A very naive question. Are you saying that human babies quickly learn the world by machine-like self-supervised learning that tries to predict masked portion of memorized scene sequence (while they are in sleep)?

yann
2020-10-11 23:40:14

*Thread Reply:* Not really. The statement is that baby humans and many animals seem to learn the vast majority of their knowledge through observation, with very little interactions or supervision. My hypothesis (and it is only a hypothesis) is that the way to capture dependencies between observations and predictions (which may be temporarily unavailable parts of the input) could be a good way to think about this paradigm of learning. I don't know how this could be implemented in the brain, and I only have ideas that are not entirely satisfactory for how to implement this in artificial systems.

🙌 Shin'ya Nishida
Robert Mueller
2020-10-11 00:01:48

Thank you for your great talk. Brain inspired architectures have significantly advanced subfields of AI (i.e.CNNs for computer vision, recurrent networks for language). Is there a brain inspired model architecture advancing RL to a similar extent (and if not what are properties such an RL specific architecture should possess)?

yann
2020-10-11 23:41:52

*Thread Reply:* RL, like supervised learning and self-supervised learning, is a paradigm that is somewhat independent of the underlying architecture. So, I'm not sure I can answer your question!

Yuwei Sun
2020-10-11 12:58:29

Thank you so much for the great talk! With respect to the development of neural networks from now on, do you think the progress should be computation architecture designing which integrates multiple fields e.g. dynamic systems, neuron science or it should be brain reverse-engineering starting with the design of neuron circuits for computing.

yann
2020-10-11 23:47:40

*Thread Reply:* In my view, the problem we face is a conceptual one: how could machines learn how the world works by observation? Could machine learn world models by watching videos? This is a problem of prediction under uncertainty, and we do not know how to efficiently represent a set of possible predictions in a high-dimensional continuous space (traditional probabilistic approaches have failed us for this).
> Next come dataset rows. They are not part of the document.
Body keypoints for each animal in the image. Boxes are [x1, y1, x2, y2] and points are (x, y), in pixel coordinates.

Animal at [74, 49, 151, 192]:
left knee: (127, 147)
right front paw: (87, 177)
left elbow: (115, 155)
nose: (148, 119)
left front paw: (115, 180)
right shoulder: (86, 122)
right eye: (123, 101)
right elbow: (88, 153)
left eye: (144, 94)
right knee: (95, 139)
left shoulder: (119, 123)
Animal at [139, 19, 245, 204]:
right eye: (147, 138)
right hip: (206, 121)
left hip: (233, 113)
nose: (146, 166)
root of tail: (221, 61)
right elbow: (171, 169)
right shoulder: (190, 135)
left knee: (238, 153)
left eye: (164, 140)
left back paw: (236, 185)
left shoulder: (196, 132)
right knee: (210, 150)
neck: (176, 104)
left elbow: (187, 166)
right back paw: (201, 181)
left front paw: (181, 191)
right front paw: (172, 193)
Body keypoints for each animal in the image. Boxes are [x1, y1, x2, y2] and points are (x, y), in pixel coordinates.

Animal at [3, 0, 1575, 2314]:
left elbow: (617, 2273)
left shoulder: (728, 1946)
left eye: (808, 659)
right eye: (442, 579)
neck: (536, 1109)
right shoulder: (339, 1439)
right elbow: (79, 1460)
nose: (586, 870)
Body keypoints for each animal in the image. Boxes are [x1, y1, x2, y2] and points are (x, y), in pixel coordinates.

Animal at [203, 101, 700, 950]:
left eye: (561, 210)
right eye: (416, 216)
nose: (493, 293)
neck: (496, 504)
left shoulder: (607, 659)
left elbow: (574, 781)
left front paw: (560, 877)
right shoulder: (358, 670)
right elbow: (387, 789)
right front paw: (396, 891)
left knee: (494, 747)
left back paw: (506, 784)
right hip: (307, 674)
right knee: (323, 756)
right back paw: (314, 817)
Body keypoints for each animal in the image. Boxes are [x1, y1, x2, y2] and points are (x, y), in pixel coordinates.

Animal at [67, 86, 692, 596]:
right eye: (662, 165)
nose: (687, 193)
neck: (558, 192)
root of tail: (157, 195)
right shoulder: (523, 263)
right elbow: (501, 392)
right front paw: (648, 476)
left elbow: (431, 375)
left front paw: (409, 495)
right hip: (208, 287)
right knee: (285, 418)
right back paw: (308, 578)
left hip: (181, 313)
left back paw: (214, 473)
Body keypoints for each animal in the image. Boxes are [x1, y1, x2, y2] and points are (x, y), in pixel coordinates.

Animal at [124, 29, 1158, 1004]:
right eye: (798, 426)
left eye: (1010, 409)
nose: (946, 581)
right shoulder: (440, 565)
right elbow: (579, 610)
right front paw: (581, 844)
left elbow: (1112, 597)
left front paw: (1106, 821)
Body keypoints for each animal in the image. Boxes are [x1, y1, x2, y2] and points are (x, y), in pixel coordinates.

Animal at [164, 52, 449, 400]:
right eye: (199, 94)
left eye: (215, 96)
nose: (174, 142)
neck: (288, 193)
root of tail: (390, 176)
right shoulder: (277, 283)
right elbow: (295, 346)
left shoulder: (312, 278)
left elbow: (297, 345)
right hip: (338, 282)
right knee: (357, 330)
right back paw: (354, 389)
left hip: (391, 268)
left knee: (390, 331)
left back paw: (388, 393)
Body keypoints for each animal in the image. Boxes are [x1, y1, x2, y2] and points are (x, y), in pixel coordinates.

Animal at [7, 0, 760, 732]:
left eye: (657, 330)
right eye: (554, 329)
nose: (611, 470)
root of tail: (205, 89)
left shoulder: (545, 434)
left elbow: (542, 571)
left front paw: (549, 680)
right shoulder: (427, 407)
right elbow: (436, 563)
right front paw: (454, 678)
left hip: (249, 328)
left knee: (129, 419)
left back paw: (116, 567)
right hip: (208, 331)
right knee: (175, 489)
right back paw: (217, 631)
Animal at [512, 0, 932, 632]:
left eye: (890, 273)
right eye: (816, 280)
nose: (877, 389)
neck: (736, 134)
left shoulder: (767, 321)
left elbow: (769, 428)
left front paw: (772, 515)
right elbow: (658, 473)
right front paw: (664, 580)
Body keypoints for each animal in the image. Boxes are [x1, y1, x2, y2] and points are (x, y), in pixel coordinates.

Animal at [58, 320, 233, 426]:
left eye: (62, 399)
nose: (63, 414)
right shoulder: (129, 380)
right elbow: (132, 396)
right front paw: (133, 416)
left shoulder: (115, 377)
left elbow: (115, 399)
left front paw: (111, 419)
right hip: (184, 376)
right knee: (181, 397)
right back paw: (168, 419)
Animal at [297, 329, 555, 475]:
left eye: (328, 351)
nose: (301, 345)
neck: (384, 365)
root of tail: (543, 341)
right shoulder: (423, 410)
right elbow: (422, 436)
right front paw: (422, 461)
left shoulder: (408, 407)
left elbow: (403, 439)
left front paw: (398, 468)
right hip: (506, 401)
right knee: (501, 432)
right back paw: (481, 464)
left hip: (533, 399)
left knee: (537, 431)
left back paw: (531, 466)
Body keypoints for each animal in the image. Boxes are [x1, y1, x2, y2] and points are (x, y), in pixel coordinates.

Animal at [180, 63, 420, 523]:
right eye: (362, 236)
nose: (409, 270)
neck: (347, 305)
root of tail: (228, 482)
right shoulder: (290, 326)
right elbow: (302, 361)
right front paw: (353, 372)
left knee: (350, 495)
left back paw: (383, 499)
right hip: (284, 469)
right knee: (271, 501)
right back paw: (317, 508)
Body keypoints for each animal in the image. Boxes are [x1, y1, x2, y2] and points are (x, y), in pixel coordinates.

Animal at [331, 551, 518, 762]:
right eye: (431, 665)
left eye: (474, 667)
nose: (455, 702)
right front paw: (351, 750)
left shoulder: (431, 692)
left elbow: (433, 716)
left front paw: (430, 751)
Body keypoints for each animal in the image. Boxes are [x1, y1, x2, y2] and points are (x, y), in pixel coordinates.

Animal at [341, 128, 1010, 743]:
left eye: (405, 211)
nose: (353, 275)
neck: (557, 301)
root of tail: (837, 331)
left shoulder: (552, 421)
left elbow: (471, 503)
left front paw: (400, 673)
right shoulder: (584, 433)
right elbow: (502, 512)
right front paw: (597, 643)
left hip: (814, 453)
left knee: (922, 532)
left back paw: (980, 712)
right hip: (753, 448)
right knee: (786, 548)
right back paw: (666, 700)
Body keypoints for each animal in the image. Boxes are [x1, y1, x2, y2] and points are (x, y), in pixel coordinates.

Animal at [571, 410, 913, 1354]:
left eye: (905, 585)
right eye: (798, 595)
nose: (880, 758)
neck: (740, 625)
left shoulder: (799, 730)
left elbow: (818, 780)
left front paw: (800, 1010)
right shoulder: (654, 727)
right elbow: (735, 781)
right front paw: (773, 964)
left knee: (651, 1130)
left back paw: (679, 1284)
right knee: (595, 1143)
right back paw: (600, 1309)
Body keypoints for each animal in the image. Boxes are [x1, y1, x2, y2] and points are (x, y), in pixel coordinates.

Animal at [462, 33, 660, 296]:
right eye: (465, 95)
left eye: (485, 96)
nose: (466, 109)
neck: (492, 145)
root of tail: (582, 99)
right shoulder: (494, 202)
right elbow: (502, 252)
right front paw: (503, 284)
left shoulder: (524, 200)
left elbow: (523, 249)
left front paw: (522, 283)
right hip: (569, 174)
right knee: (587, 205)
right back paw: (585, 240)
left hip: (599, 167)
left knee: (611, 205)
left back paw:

The details of how the brain does this don't seem particularly relevant to me. It's too easy to focus on the details what neurons do and to miss the general principle on which learning in the brain is based. We will not make progress by designing electronic neurons until we know what they should do.

😀 Yuwei Sun, Seaurchinjinni
Yuwei Sun
2020-10-12 20:59:37

*Thread Reply:* Thank you for taking the time to respond! I’m still very much interested in this space and will certainly continue to follow it and your work.

matilde_tristany
2020-10-11 22:13:55

Where can I find the password to watch the talks?

NC unit secretary
2020-10-11 22:16:25

*Thread Reply:* You can find the passcode in the announcement channel.